For ##m^2>0## you can use ##\vec{p}=0## as the "standard momentum", and then in the corresponding subspace the Pauli-Ljubanski vector components obey the commutation relations of angular-momentum components (modulo a normalization). So in this case the modulus squared defines the spin of the particles as in the non-relativistic case, i.e., and the Pauli-Ljubanski components are the generators of the corresponding "little group", which keeps the momentum at ##\vec{p}=0##, which of course is a representation of the rotation group with ##s \in \{0,1/2,1,\ldots \}##. Observable is, however, only the total angular momentum, and the splitting in orbital and spin angular momentum components turns out to be rather arbitrary. In contradistinction to the non-relativistic case, the microcausality constraint and the demand that the energy should be bounded from below (by convention you choose the ground state to refer to ##E=0##, and the corresponding vacuum state is invariant under Poincare transformations) lead to some remarkable conclusions
(a) the field operators must consist of specific superpositions of positive- as well as negative-freuquency energy-momentum eigenmodes. To have positive energies only one needs to use annihilation operators as coefficients of the postive-frequency modes and creation operators for the negative-frequency modes. Thus any quantum field with a given spin and mass ##m^2>0## describes particles and anti-particles, where you can always also have the special case, where the particles and antiparticles are the same ("strictly neutral particles").
(b) The fields for particles with integer spin must be quantized as bosons (i.e., with commutators for the equal-time canonical commutation relations) and those with half-integer spin as fermions (i.e., with anti-commutators for the equal-time canonical "commuation" relations). In contradistinction to the non-relativistic case this empirical finding thus can be derived from the space-time symmetry of Minkowski space and causality and stability constraints.
(c) Any such constructed microcausal ("local") relativistic QFT is invariant under the "grand reflection" CPT, i.e., given any scattering process you get another possible such process when substituting any particle by its anti-particle and doing a spatial reflection as well as using the time-reversed initial and final states. This is also very well confirmed empirically, while it is also confirmed that the weak interaction breaks all other kinds of these "reflection symmetries", i.e., P, T, C, CP, PT, CT.

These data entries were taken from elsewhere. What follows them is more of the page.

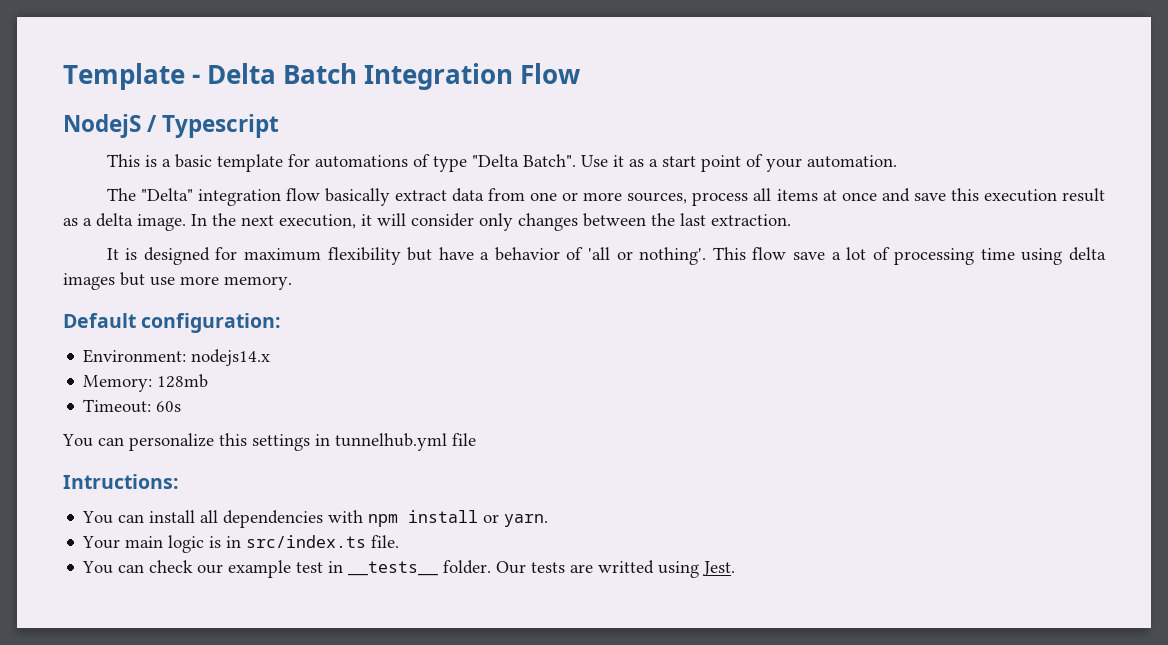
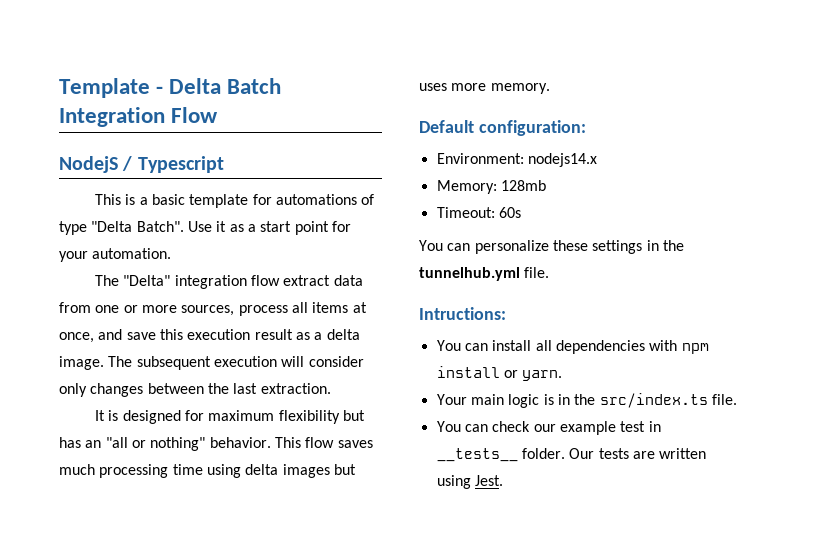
[745,154,763,167] of -> [331,221,351,232] for
[324,188,390,206] basically -> (280, 280) none
[841,192,877,201] once -> [59,332,94,343] once,
[191,213,372,229] In the next execution, it -> [108,356,277,370] The subsequent execution
[438,247,890,265] have a behavior of 'all or nothing'. This flow save a lot of -> [59,437,373,451] [59,464,95,475] has an "all or nothing" behavior. This flow saves much
[150,277,175,286] use -> [419,83,447,91] uses
[219,433,247,446] this -> [552,240,588,251] these
[335,433,476,451] tunnelhub.yml file -> [662,240,684,251] [419,267,550,281] the tunnelhub.yml file.
(242, 542) none -> [574,394,596,405] the
[598,560,655,574] writted -> [659,448,707,459] written

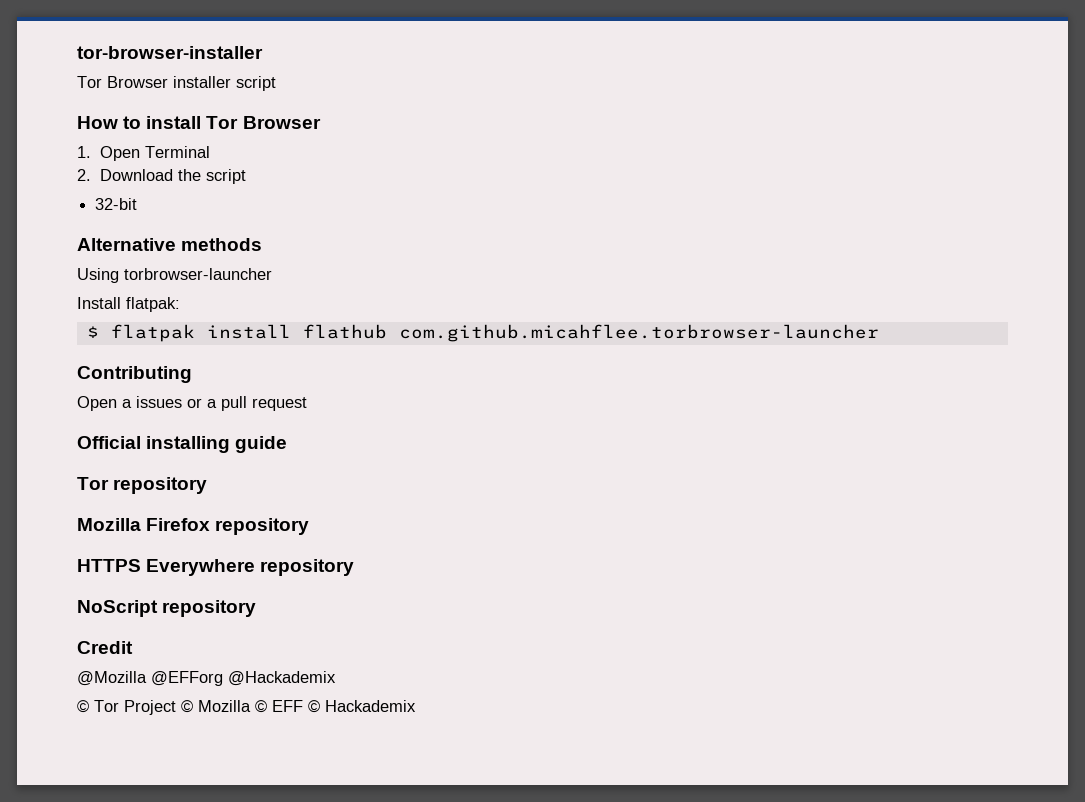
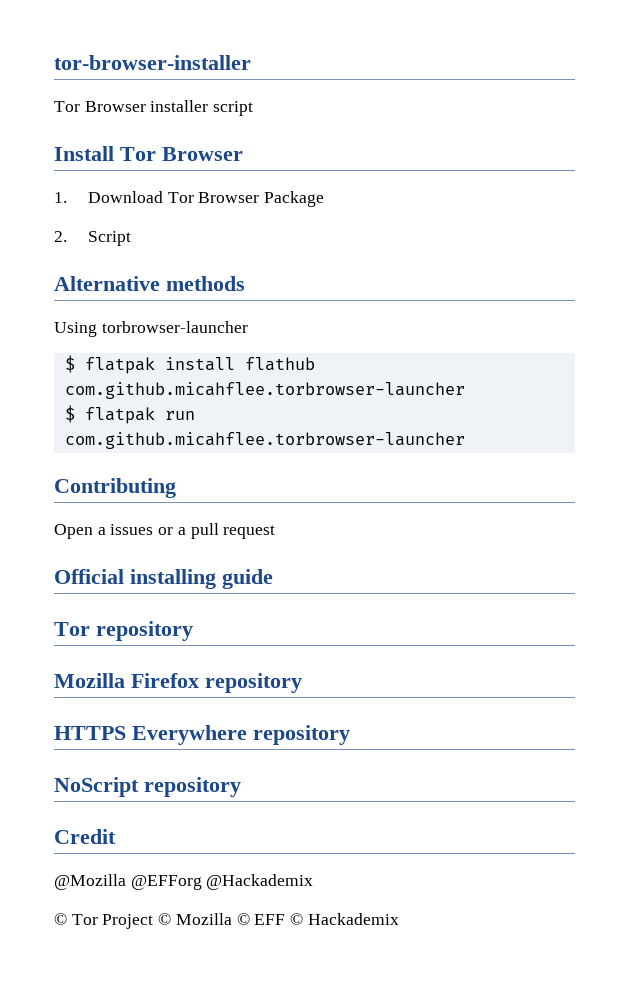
[77,116,202,129] How to install -> [54,146,114,161] Install
[100,146,211,161] [77,169,247,184] [95,198,138,210] Open Terminal // 2. Download the script // 32-bit -> [88,191,325,207] [54,231,132,246] Download Tor Browser Package // 2. Script
[77,297,180,312] // Install flatpak: -> (248, 327) none
(879, 333) none -> [64,405,195,424] [64,432,465,449] // $ flatpak run com.github.micahflee.torbrowser-launcher

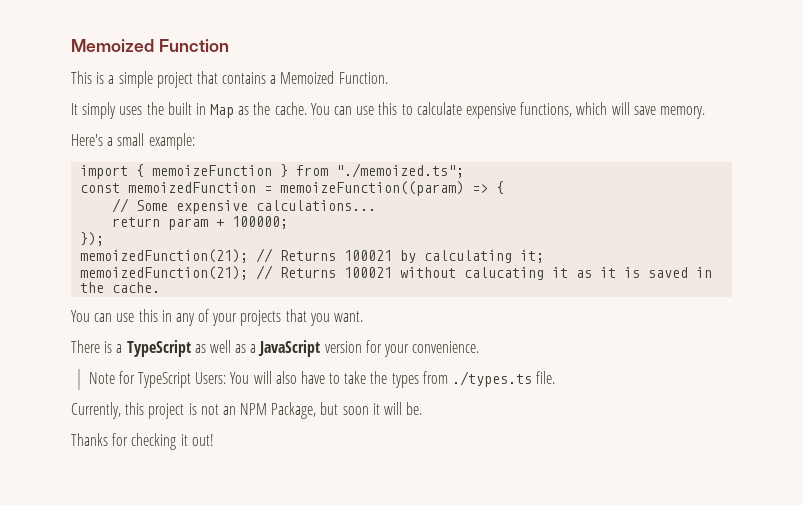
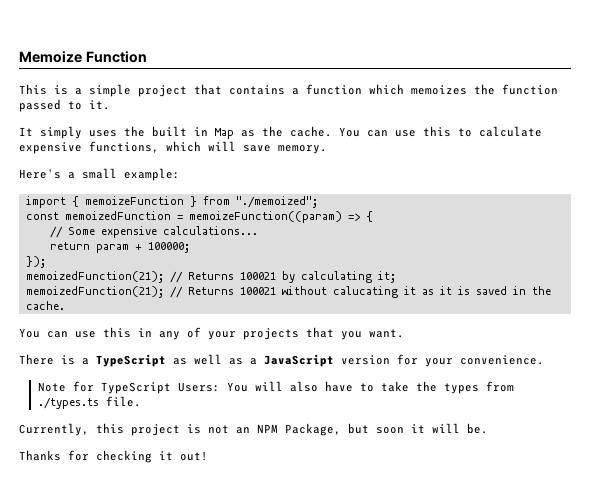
[71,39,154,52] Memoized -> [19,51,82,63] Memoize
[280,71,388,84] Memoized Function. -> [306,84,558,95] [19,99,110,112] function which memoizes the function passed to it.
[336,163,465,178] "./memoized.ts"; -> [235,196,318,208] "./memoized";

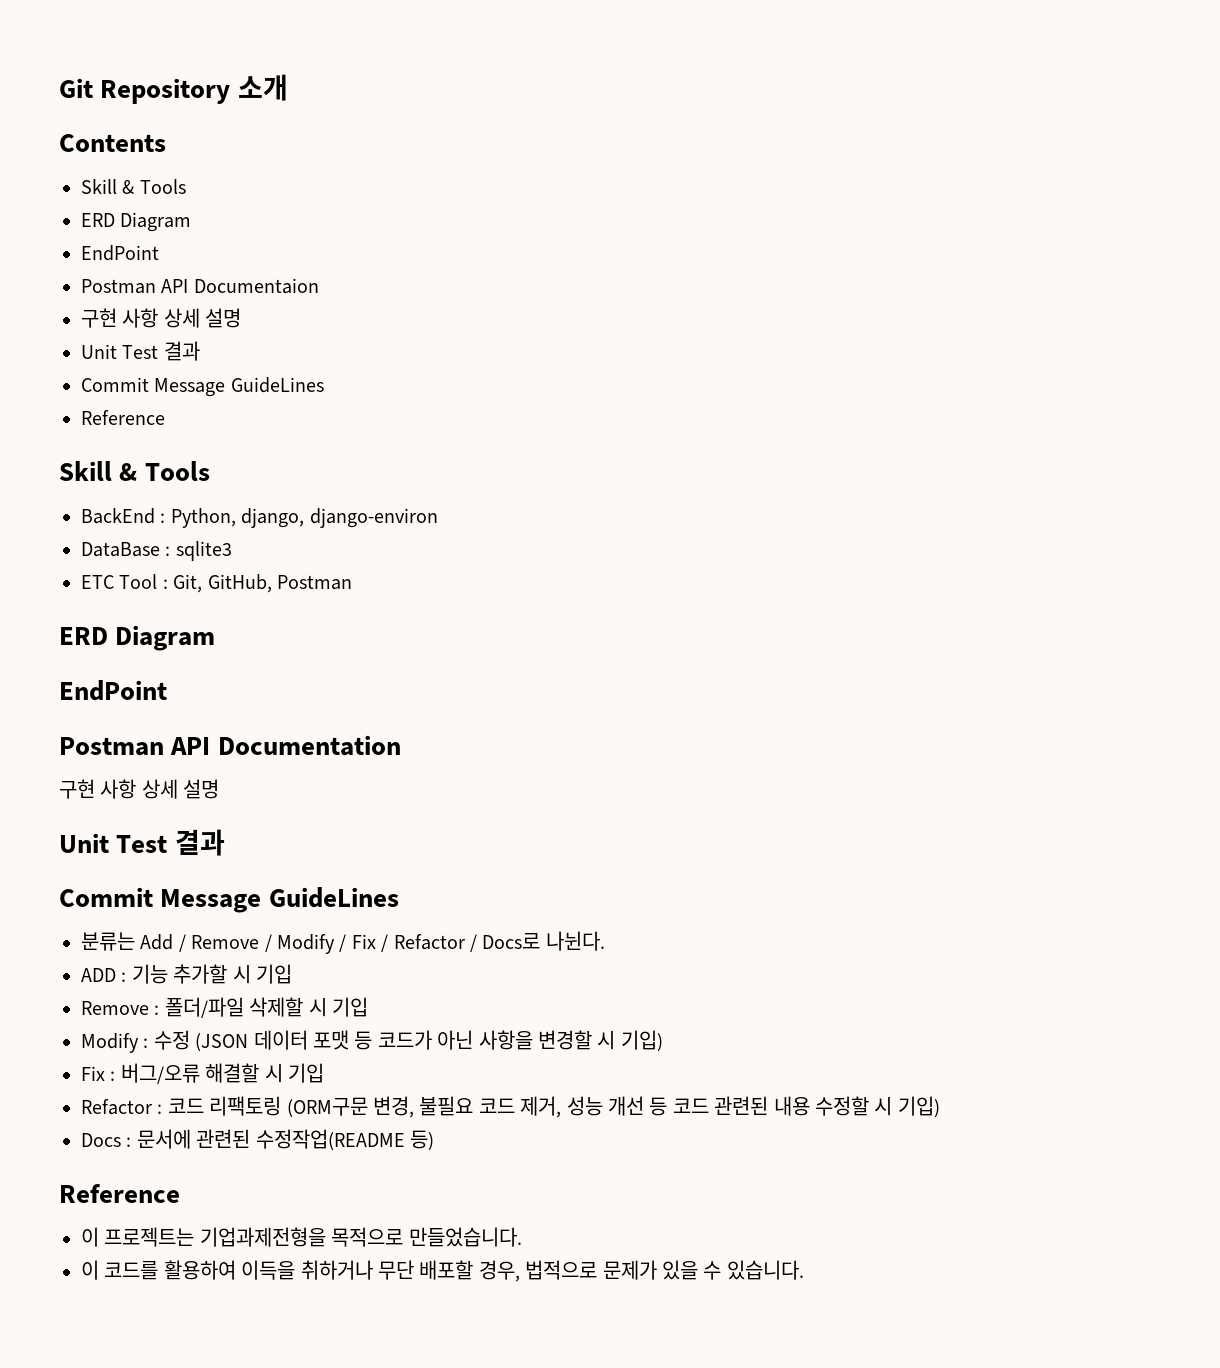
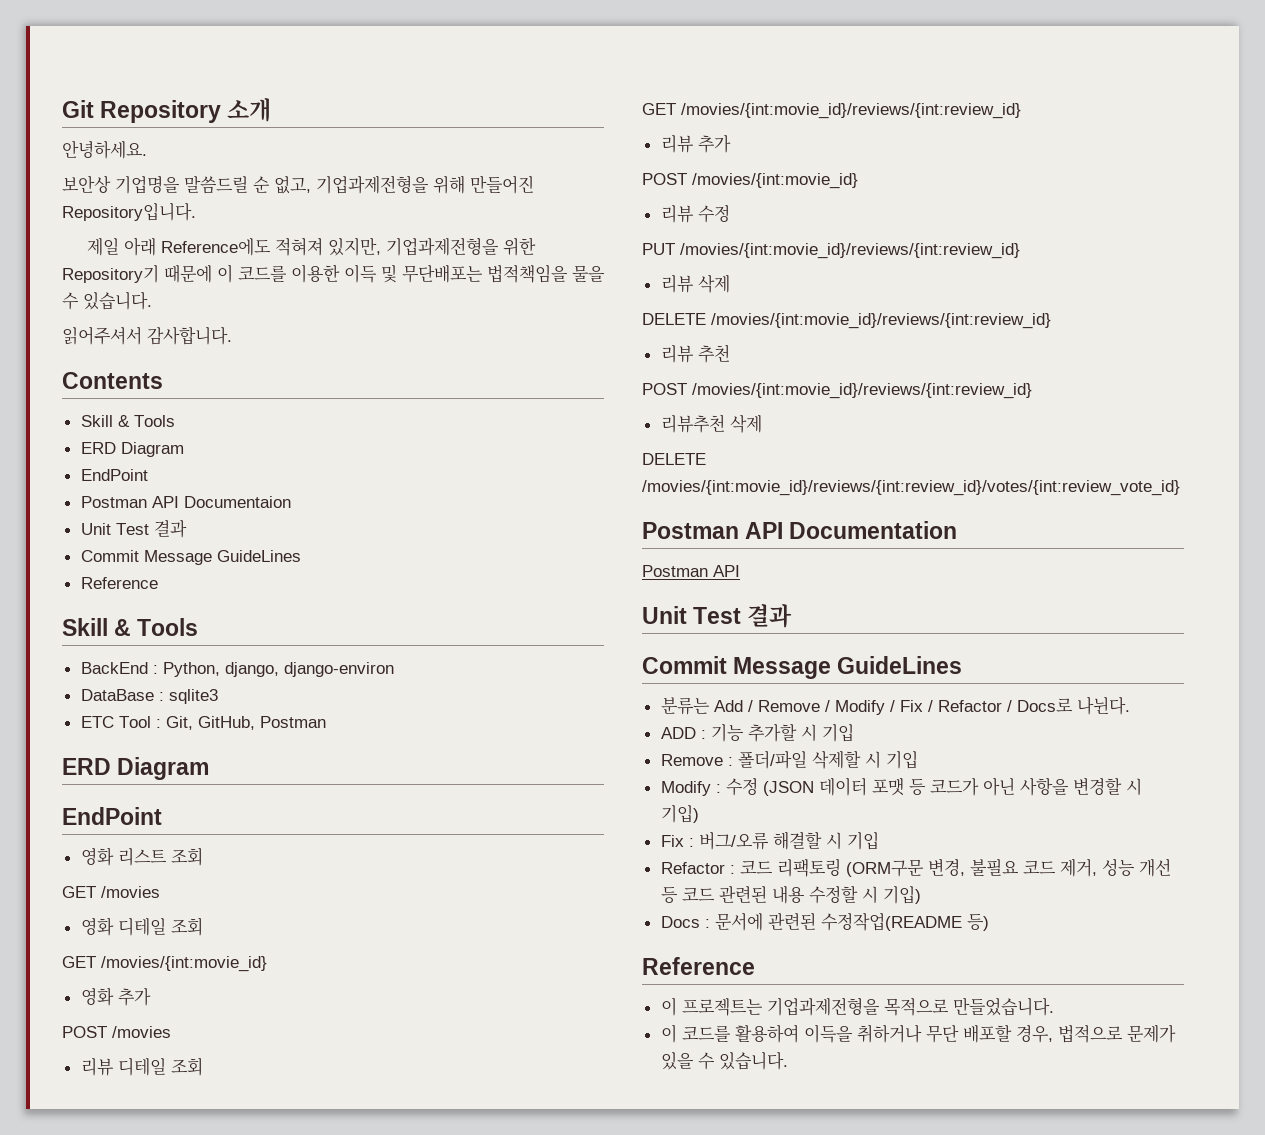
(288, 87) none -> [62,140,147,159] [62,175,534,194] [62,203,196,221] [86,237,536,256] [62,264,605,283] [62,292,152,310] [62,326,232,345] // 안녕하세요. // 보안상 기업명을 말씀드릴 순 없고, 기업과제전형을 위해 만들어진 Repository입니다. // 제일 아래 Reference에도 적혀져 있지만, 기업과제전형을 위한 Repository기 때문에 이 코드를 이용한 이득 및 무단배포는 법적책임을 물을 수 있습니다. // 읽어주셔서 감사합니다.
[81,308,242,328] // 구현 사항 상세 설명 -> (291, 502) none
(167, 690) none -> [80,847,203,866] [62,886,160,898] [80,917,203,936] [62,956,267,972] [80,987,151,1006] [62,1026,171,1038] [80,1057,203,1076] [642,103,1021,119] [660,135,731,153] [642,173,858,189] [660,205,730,223] [642,243,1020,259] [660,274,730,293] [642,313,1051,329] [660,344,730,363] [642,383,1032,399] [660,414,762,433] [642,453,706,465] [642,480,1180,496] // 영화 리스트 조회 // GET /movies // 영화 디테일 조회 // GET /movies/{int:movie_id} // 영화 추가 // POST /movies // 리뷰 디테일 조회 // GET /movies/{int:movie_id}/reviews/{int:review_id} // 리뷰 추가 // POST /movies/{int:movie_id} // 리뷰 수정 // PUT /movies/{int:movie_id}/reviews/{int:review_id} // 리뷰 삭제 // DELETE /movies/{int:movie_id}/reviews/{int:review_id} // 리뷰 추천 // POST /movies/{int:movie_id}/reviews/{int:review_id} // 리뷰추천 삭제 // DELETE /movies/{int:movie_id}/reviews/{int:review_id}/votes/{int:review_vote_id}
[59,779,220,799] 구현 사항 상세 설명 -> [642,565,740,577] Postman API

The other possibility are the massless representations, i.e., those with ##m^2=0##. There you cannot choose ##\vec{p}=0## as the standard momentum but only ##p^{\mu}=(\pm p,0,0,p)##. The little group then turns out to be isomorphic to the symmetry group of the 2D Euclidean affine space, ISO(2), being generated by the SO(2) rotations around the origin and the two translations. The latter have the meaning of "null rotations", i.e., the "rotations" keeping the standard momentum ##(\pm p,0,0,p)## invariant but not the usual rotations around the ##3##-axis. Since there are no particles with "continuous" spin, these null-rotations must be represented trivially and in order to get the usual integer and half-integer representations of the rotations on the entire space spanned by the momentum eigenvectors with ##\vec{p} \neq 0##, the little group is characterized by the "helicity" ##\lambda \in \{0,\pm 1/2,\pm 1, \ldots \}##, generated by the Pauli-Ljubanski-vector component ##W^3## but not by the Casimir operator ##W_{\mu} W^{\mu}##, which is always 0 in these "massless representations". Also here the spin-statistics relation and CPT invariance follows from microcausality and stability constraints.